Zielgruppe und Zielmarkt

Als Zielgruppen beziehungsweise Zielmärkte werden folgende Branchen gesehen: a) die Hersteller von atmosphärischen Plasmaanlagen, b) Entwickler und Hersteller von sensorischen Bauelementen, insbesondere von gassensorischen Bauelementen, c) Hersteller von funktionalisierten Oberflächen im Bereich der Photokatalyse. Laut einer im Frühjahr 2022 von Polaris Market Research veröffentlichten Studie wird erwartet, dass die Größe des globalen Kaltplasmamarktes ein jährliches Wachstum von 14,9 Prozent Wachstum verzeichnen wird. Der Branchenumsatz soll von 1,67 Mrd. USD im Jahr 2021 auf 5,44 Mrd. USD im Jahr 2030 ansteigen. Nach geografischen Gesichtspunkten verzeichnete Europa im Jahr 2021 den größten Marktanteil.
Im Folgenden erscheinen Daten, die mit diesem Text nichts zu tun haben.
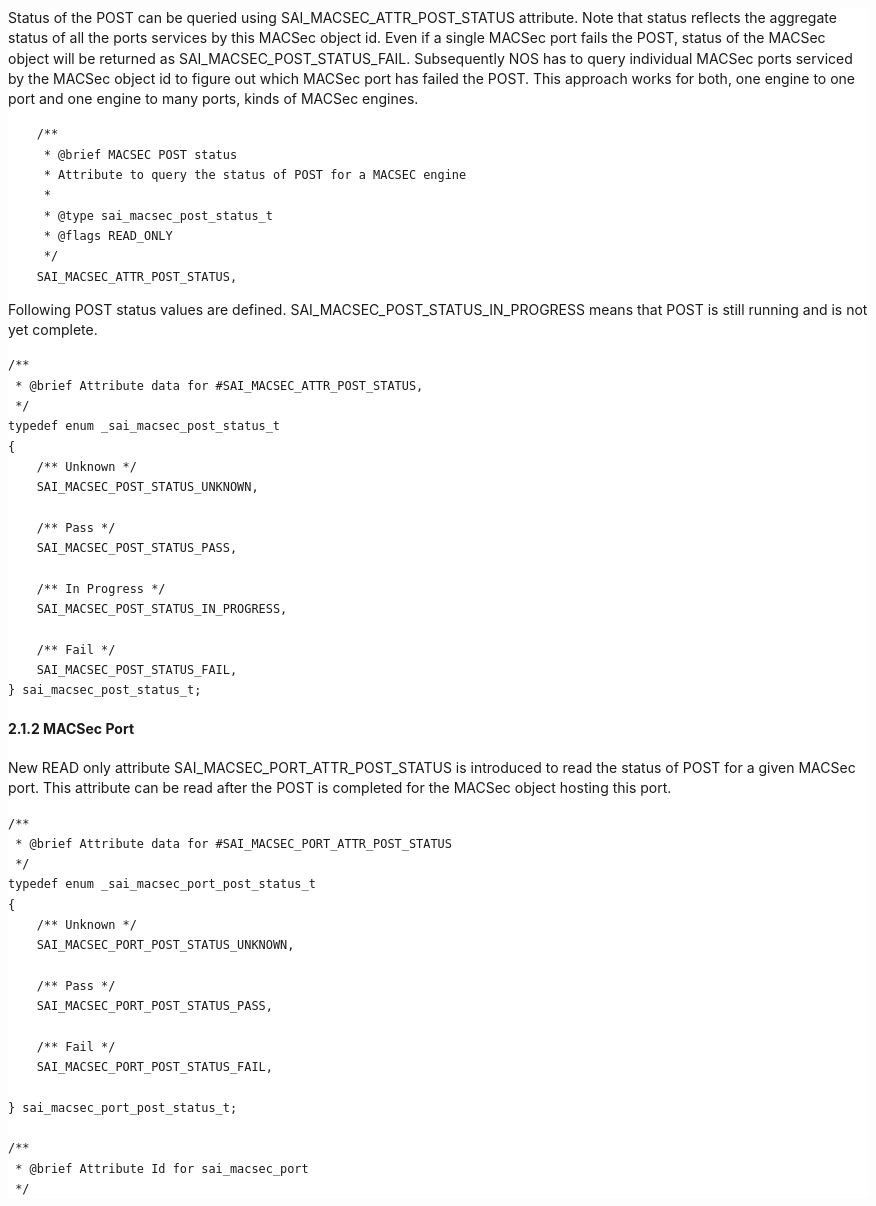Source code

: Status of the POST can be queried using SAI_MACSEC_ATTR_POST_STATUS attribute.  Note that status reflects the aggregate status of all the ports services by this MACSec object id. Even if a single MACSec port fails the POST, status of the MACSec object will be returned as SAI_MACSEC_POST_STATUS_FAIL.
Subsequently NOS has to query individual MACSec ports serviced by the MACSec object id to figure out which MACSec port has failed the POST. This approach works for both, one engine to one port and one engine to many ports, kinds of MACSec engines.

```
    /**
     * @brief MACSEC POST status
     * Attribute to query the status of POST for a MACSEC engine
     *
     * @type sai_macsec_post_status_t
     * @flags READ_ONLY
     */
    SAI_MACSEC_ATTR_POST_STATUS,
```
Following POST status values are defined. SAI_MACSEC_POST_STATUS_IN_PROGRESS means that POST is still running and is not yet complete.
```
/**
 * @brief Attribute data for #SAI_MACSEC_ATTR_POST_STATUS,
 */
typedef enum _sai_macsec_post_status_t
{
    /** Unknown */
    SAI_MACSEC_POST_STATUS_UNKNOWN,

    /** Pass */
    SAI_MACSEC_POST_STATUS_PASS,

    /** In Progress */
    SAI_MACSEC_POST_STATUS_IN_PROGRESS,

    /** Fail */
    SAI_MACSEC_POST_STATUS_FAIL,
} sai_macsec_post_status_t;
```


#### 2.1.2 MACSec Port
New READ only attribute SAI_MACSEC_PORT_ATTR_POST_STATUS is introduced to read the status of POST for a given MACSec port.
This attribute can be read after the POST is completed for the MACSec object hosting this port.
```
/**
 * @brief Attribute data for #SAI_MACSEC_PORT_ATTR_POST_STATUS
 */
typedef enum _sai_macsec_port_post_status_t
{
    /** Unknown */
    SAI_MACSEC_PORT_POST_STATUS_UNKNOWN,

    /** Pass */
    SAI_MACSEC_PORT_POST_STATUS_PASS,

    /** Fail */
    SAI_MACSEC_PORT_POST_STATUS_FAIL,

} sai_macsec_port_post_status_t;

/**
 * @brief Attribute Id for sai_macsec_port
 */
```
Laut einer Pressemitteilung der AMA (Arbeitsgemeinschaft Messwert-Aufnehmer) vom 10.03.2022 „erwirtschaftete die Branche insgesamt ein Umsatzplus von zwanzig Prozent, verglichen zum Vorjahr. Im ersten Quartal verzeichnete die Branche ein deutliches Umsatzplus durch Nachholeffekt, die nachfolgenden Quartale wiesen einen stabilen Umsatz auf hohen Niveau aus.“ Und weiter heißt es: „Die Branche zeigt sich wieder investitionsfreudig. Gingen die Investitionen im Jahr 2020 zurück, investierten die AMA Mitglieder im vergangenen Jahr zwölf Prozent mehr und planen für das laufende Jahr die Investitionen um weitere 14 Prozent zu erhöhen. Damit zeigt sich die Sensorik und Messtechnik als optimistische Branche in Aufbruchsstimmung.“ Laut Mordor Intelligence wird der Markt für Photokatalysatoren für das Jahr 2021 auf mehr als 2,1 Mrd. USD geschätzt und verzeichnet im Prognosezeitraum (2022-2027) eine jährliche Wachstumsrate von über neun Prozent. Die Auswirkungen von Covid 19 auf den Markt waren negativ, aber derzeit hat der Markt wieder das Niveau von vor der Pandemie erreicht und wird voraussichtlich im Prognosezeitraum (2022-2027) stetig wachsen. Innovent stellt die Projektergebnisse in Form von wissenschaftlich-technischen Publikationen den Anwenderunternehmen zur Verfügung, zudem werden aktuelle Projektergebnisse in regelmäßiger Form auf der Instituts-Homepage als Technologieangebote vorgestellt. Weiterhin fließen die aktuellen Ergebnisse in unsere Weiterbildungsmaßnahme „Plasmatechnik im Dreiklang aus Theorie, Praxis und Analytik“ ein und stehen interessierten Unternehmen zur Verfügung.